Additional environment details (AWS, VirtualBox, physical, etc.):

  • On AWS inside VPC. Following ports are open:
    • TCP: 2377, 4789, 7946
    • UDP: 7946, 4789
    • ESP: All
    • Some addition TCP and UDP ports are also open, for other host services
  • We’re using an overlay network with the encrypted option on

About this issue

  • Original URL
  • State: closed
  • Created 7 years ago
  • Reactions: 13
  • Comments: 33 (6 by maintainers)

Most upvoted comments

Any one looking into this? We’ve migrated to swarm fully, and are now slowly rolling back piece by piece. We can’t run our platform like this, since as a result of the above symptoms, we’re serving back 500s every so often.

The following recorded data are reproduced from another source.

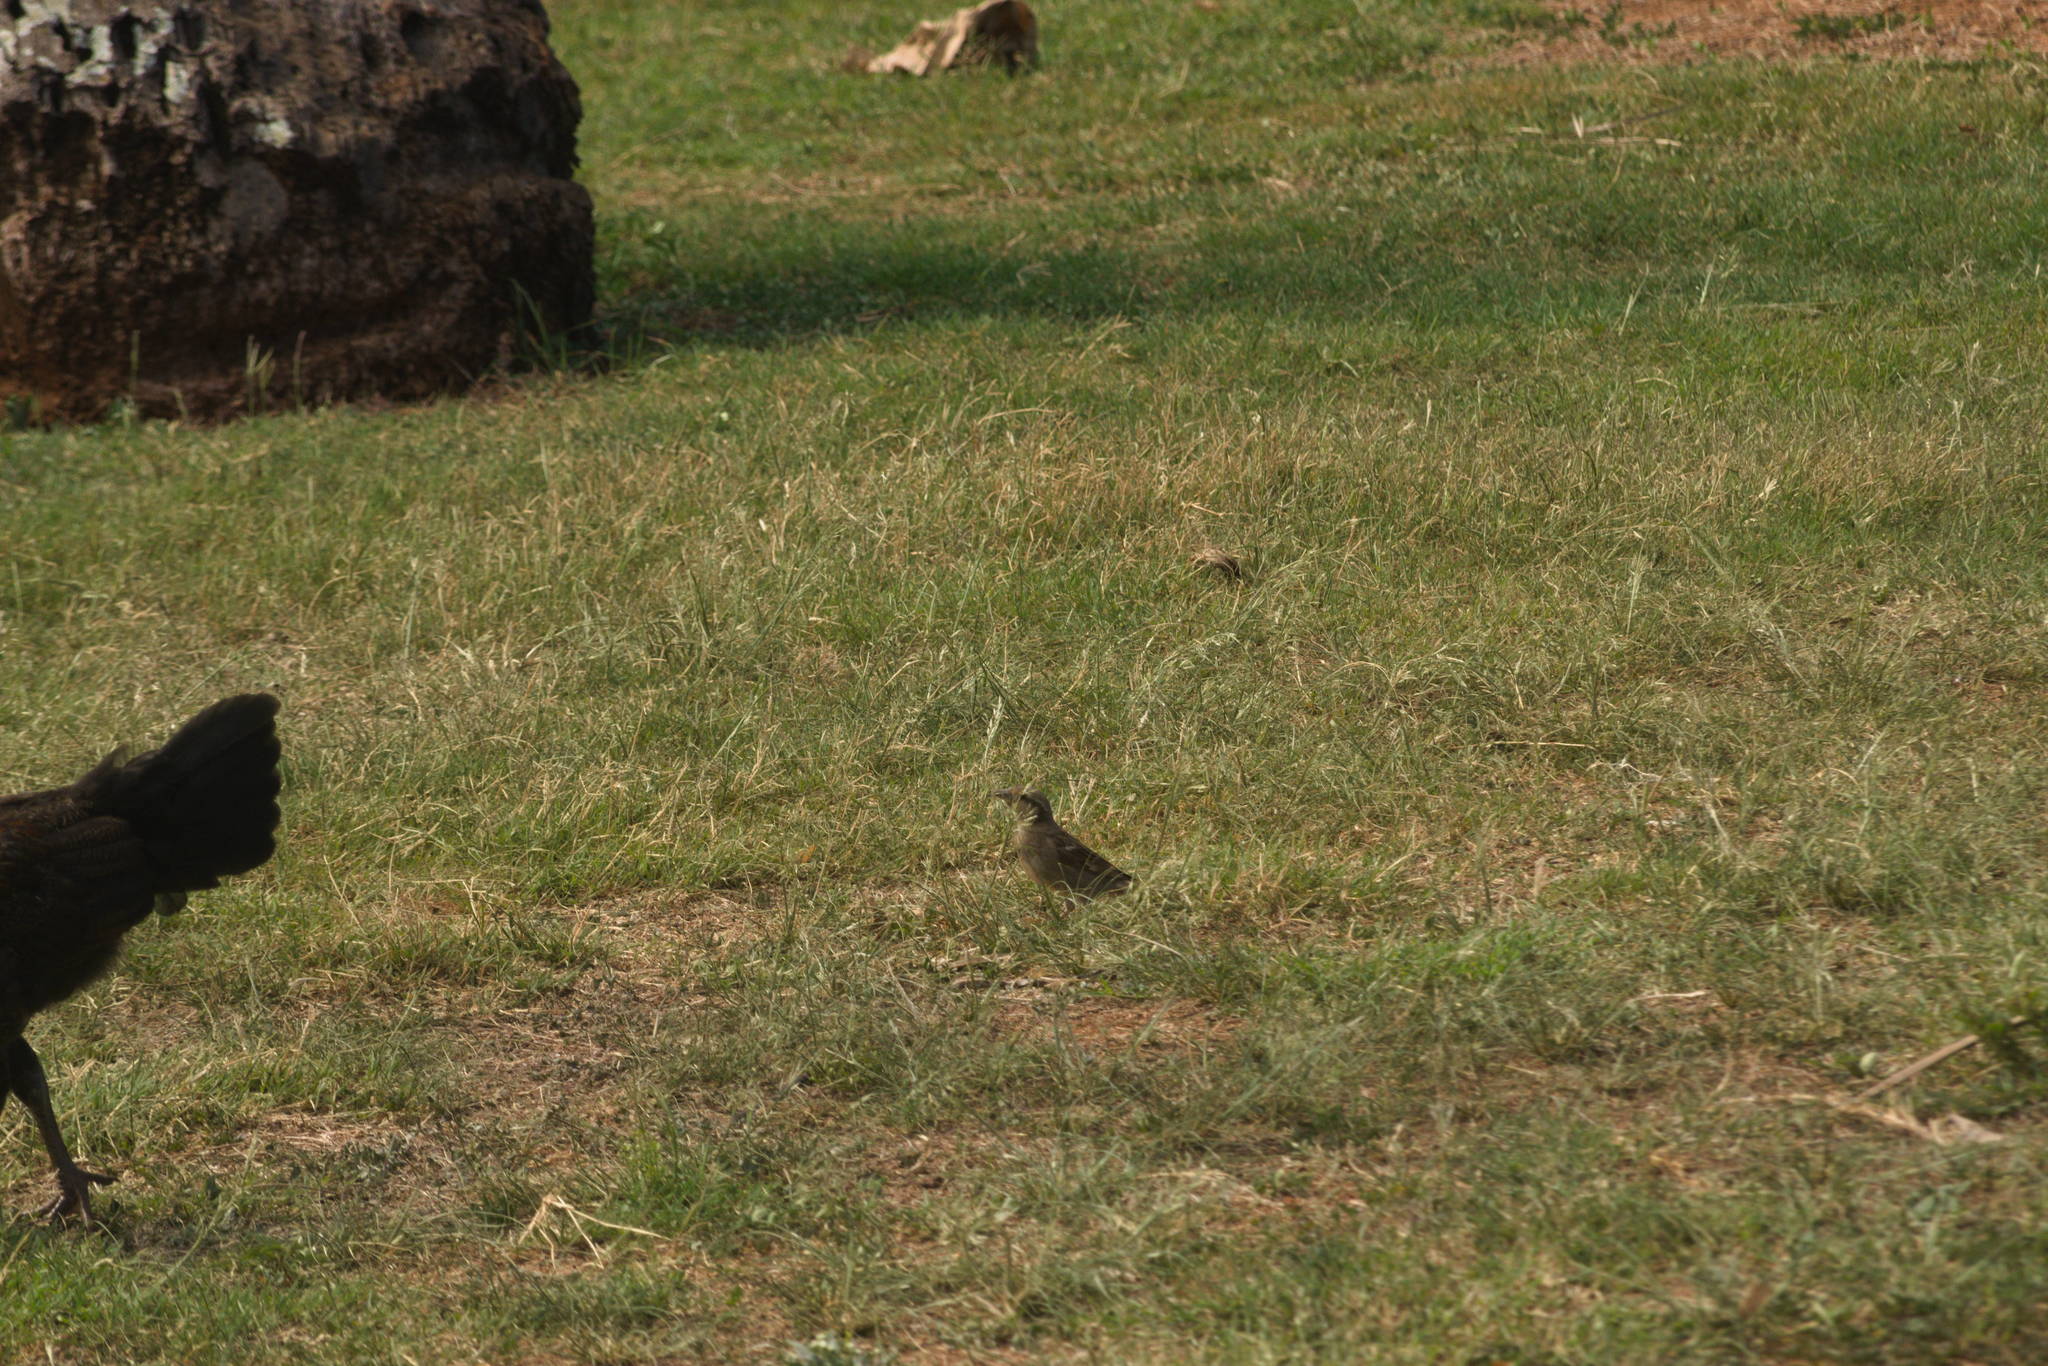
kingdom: Animalia
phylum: Chordata
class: Aves
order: Passeriformes
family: Passeridae
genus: Passer
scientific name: Passer domesticus
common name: House sparrow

Spoke too soon, we still have the problem, even with normal networking. It happens seemingly at random, but I’m sure that can’t be. Any suggestions on which logs I should get, and from which types of nodes?

Similar problem here, occurs under heavy IO load, both with integrated and external storage.

2017-07-12T12:48:49.941714411Z memberlist: Failed fallback ping: read tcp: i/o timeout
2017-07-12T12:48:49.941893525Z memberlist: Suspect xxx-79599d82f216 has failed, no acks received
2017-07-12T12:48:52.471544290Z Node join event for srv067171.nue2.bigpoint.net-79599d82f216/10.72.67.171
2017-07-12T12:48:52.847381111Z memberlist: Was able to connect to xxx but other probes failed, network may be miscon

This occurred on a 2 node setup with lots of cpu (80 cores / 256 GB ram / 10 Gbit network interconnect) while only disk io was at 100%. I haven’t checked if consul waits for disk IO and what the timeout is, would be nice to be able to increase the timeout to avoid this.

We are now starting the containers manually on each node, still using swarm networking / macvlan, to avoid having the containers killed on timeout+rejoin events.

I had similar problems as stated above (with Ubuntu 16.04.2 LTS 4.4.0-78-generic kernel) (but I never got kernel panic and the VPS is not at DigitalOcean)

Installing linux-generic-hwe-16.04 ( apt-get install linux-generic-hwe-16.04 ) installed 4.8 kernel ( 4.8.0-52-generic ) and the problem seems to be gone since.